### [Tasks to perform]
**1.** In the initial value problem text, replace "constant coefficients" with "variable coefficients" in the passage starting at "In this section" and ending at "with constant coefficients.".
**2.** In the initial value problem text, up to what year does the population example want to know how many people there will be?
**3.** Decide whether each statement agrees with the initial value problem text:
(a) Initial value problems usually arise when both the differential evolution law and the initial state are known.
(b) There is only one approach to the population model.
(c) In the population example, the current population is the initial value.
BEGIN Extract
In this section we’ll consider an example of how to deal with initial value problem (or Cauchy problem) for non-homogeneous second order differential equation with constant coefficients.

Initial value problem usually arises in the analysis of processes for which we know differential evolution law and the initial state. For example, consider the problem of counting human population. After years of observation and data processing scientists came up with some differential equations with which we can describe number of human beings on Earth. This is called a population model, and actually there are several various approaches concerning this problem. Suppose we want to find out how many people will be there up to 2120 year. And here comes initial value problem. We know current population (our initial value) and have a differential equation, so to find future number of humans we’re to solve a Cauchy problem.
END Extract
BEGIN Extracted entries
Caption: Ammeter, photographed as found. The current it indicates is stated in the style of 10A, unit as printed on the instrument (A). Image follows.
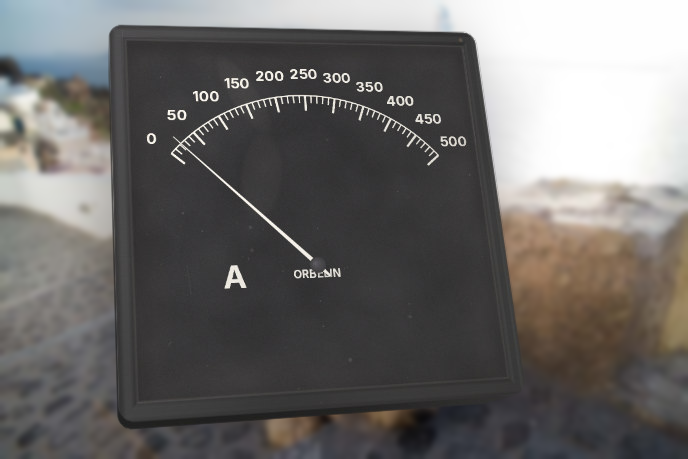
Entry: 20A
END Extracted entries
BEGIN Extracted entries
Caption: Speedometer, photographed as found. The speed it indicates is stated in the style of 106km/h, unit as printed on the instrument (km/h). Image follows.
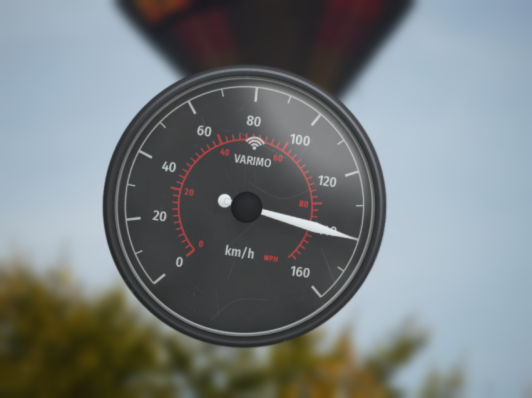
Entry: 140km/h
END Extracted entries
### [Answer section]
**1.**
In this section we’ll consider an example of how to deal with initial value problem (or Cauchy problem) for non-homogeneous second order differential equation with variable coefficients.

**2.** 2120.

**3.**
(a) Yes: "Initial value problem usually arises in the analysis of processes for which we know differential evolution law and the initial state."
(b) No: "actually there are several various approaches concerning this problem."
(c) Yes: "We know current population (our initial value)"